Approuvé en Suisse, en Europe et aux Etats-Unis, cet implant – conçu à Ecublens (VD) – a déjà été implanté auprès de huitante personnes. «La rétine artificielle me procure désormais de nombreux flux lumineux – parfois trop! – correspondant à des contrastes. A l’extérieur surtout, ceci donne une impression de baigner de nouveau dans cette réalité visuelle disparue chez moi depuis bien longtemps. Il est évident que ces flux sont le plus souvent impossibles à interpréter et n’offrent qu’une utilité très restreinte, mais ils apportent un réconfort et brisent la monotonie des déplacements», explique Gilles, un Français qui fait partie des patients vivant avec l’implant rétinien de Second Sight. Il dit, après quatorze mois d’utilisation du dispositif, percevoir à nouveau des silhouettes, le déplacement de véhicules ou même des feuilles d’arbre tombées au sol, qui se traduisent par des taches lumineuses.
La prothèse, qui comprend une antenne, un boîtier électronique et un faisceau d’électrodes, est implantée à l’intérieur de l’œil par voie chirurgicale. Parallèlement, le patient doit porter un équipement externe comprenant des lunettes, une unité de traitement vidéo et un câble.
Dans un œil sain, les photorécepteurs de la rétine convertissent la lumière en minuscules impulsions électrochimiques qui sont envoyées par le biais du nerf optique au cerveau, où elles sont décodées en images. Si les photorécepteurs ne fonctionnent plus correctement, à la suite de pathologies telles que la rétinite pigmentaire, la première étape de ce processus est interrompue et le système visuel ne peut plus transformer la lumière en images. Le système de prothèse rétinienne – dénommée Argus II – contourne entièrement les photorécepteurs endommagés.
Une caméra vidéo miniature logée dans les lunettes du patient filme une scène. La vidéo est envoyée à un petit ordinateur porté par le patient, qui la traite et la transforme en instructions qui sont renvoyées aux lunettes via un câble. Ces instructions sont transmises à une antenne dans l’implant par le biais d’une connexion sans fil.
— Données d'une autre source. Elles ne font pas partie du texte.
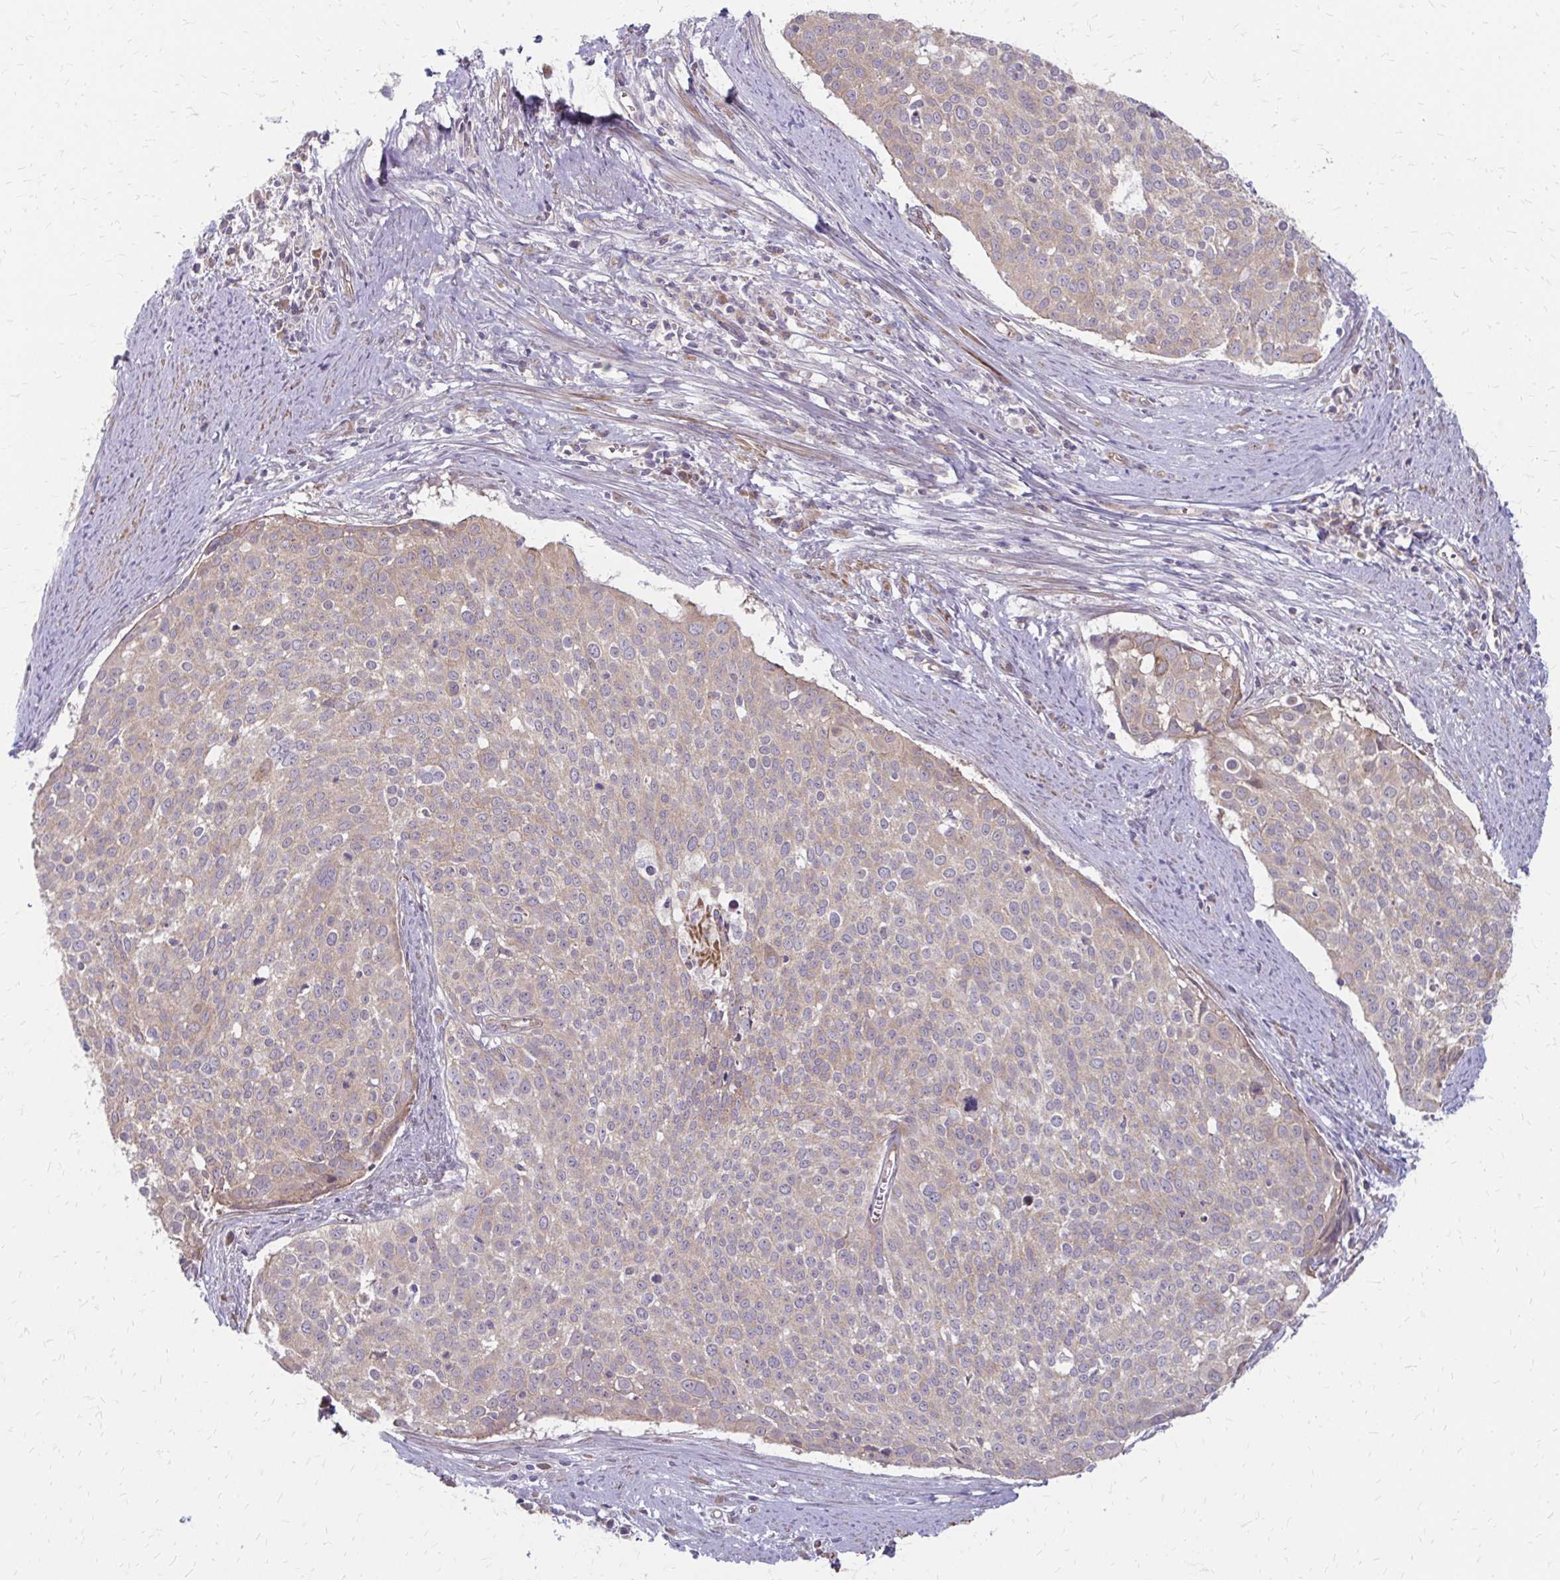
{"staining": {"intensity": "weak", "quantity": "25%-75%", "location": "cytoplasmic/membranous"}, "tissue": "cervical cancer", "cell_type": "Tumor cells", "image_type": "cancer", "snomed": [{"axis": "morphology", "description": "Squamous cell carcinoma, NOS"}, {"axis": "topography", "description": "Cervix"}], "caption": "Immunohistochemistry (IHC) histopathology image of human cervical cancer stained for a protein (brown), which shows low levels of weak cytoplasmic/membranous expression in approximately 25%-75% of tumor cells.", "gene": "ZNF383", "patient": {"sex": "female", "age": 39}}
Les signaux sont ensuite envoyés au faisceau d’électrodes qui émet de petites impulsions électriques. Celles-ci contournent les photorécepteurs endommagés et stimulent les cellules restantes de la rétine, qui transmettent les informations visuelles le long du nerf optique au cerveau, créant la perception des formes lumineuses. «Les patients doivent apprendre à interpréter ces formes visuelles», explique Fatima Anaflous, thérapeute basse vision chez Second Sight.
«Grâce à la reconnaissance internationale que nous avons obtenue, nous espérons que notre implant soit plus largement remboursé par les assurances maladie, souhaite Grégoire Cosendai. Implanté pour la première fois il y a onze ans, notre implant devrait posséder une durée de vie moyenne de vingt ans, contrairement à celui de notre principal concurrent en Allemagne, Retina Implant, dont la durée de vie est d’une année.»
L’Argus II est vendu 80 000 euros en Europe et 145 000 dollars aux Etats-Unis. Sommes auxquelles il faut ajouter les frais médicaux. Après l’Allemagne et la Toscane, en Italie, le système d’assurance santé Medicare, géré par le gouvernement des Etats-Unis, a annoncé accepter le remboursement de cet implant au deuxième semestre 2013. Cette décision devrait se traduire par une importante augmentation du chiffre d’affaires de Second Sight.
Fondée en 1998 par l’homme d’affaires Alfred Mann, puis financée par le gouvernement américain et la Communauté européenne, ainsi que le fonds de capital-risque Versant Venture, la société a déjà levé au total près de 40 millions de francs. Comptant quelque 110 collaborateurs – dont 90 aux Etats-Unis où a lieu la fabrication des prothèses et 20 à Ecublens –, la société a enregistré un chiffre d’affaires de 5 millions de francs en 2013 et a fini l’année dans les chiffres noirs.
«Cette année, nous allons démarrer des essais cliniques sur une autre pathologie: la dégénérescence maculaire liée à l’âge, une maladie de la rétine qui touche 15 000 personnes en Suisse», explique Grégoire Cosendai.
«A moyen terme, notre implant possédera de nouvelles fonctionnalités. Il sera, par exemple, possible d’intégrer un logiciel de reconnaissance faciale pour repérer son enfant ou un proche dans une foule. Un logiciel pourra donner des indications sur l’émotion transmise par un visage», prévoit Fatima Anaflous.
«La rétine artificielle me procure désormais de nombreuxflux lumineux,parfois trop!»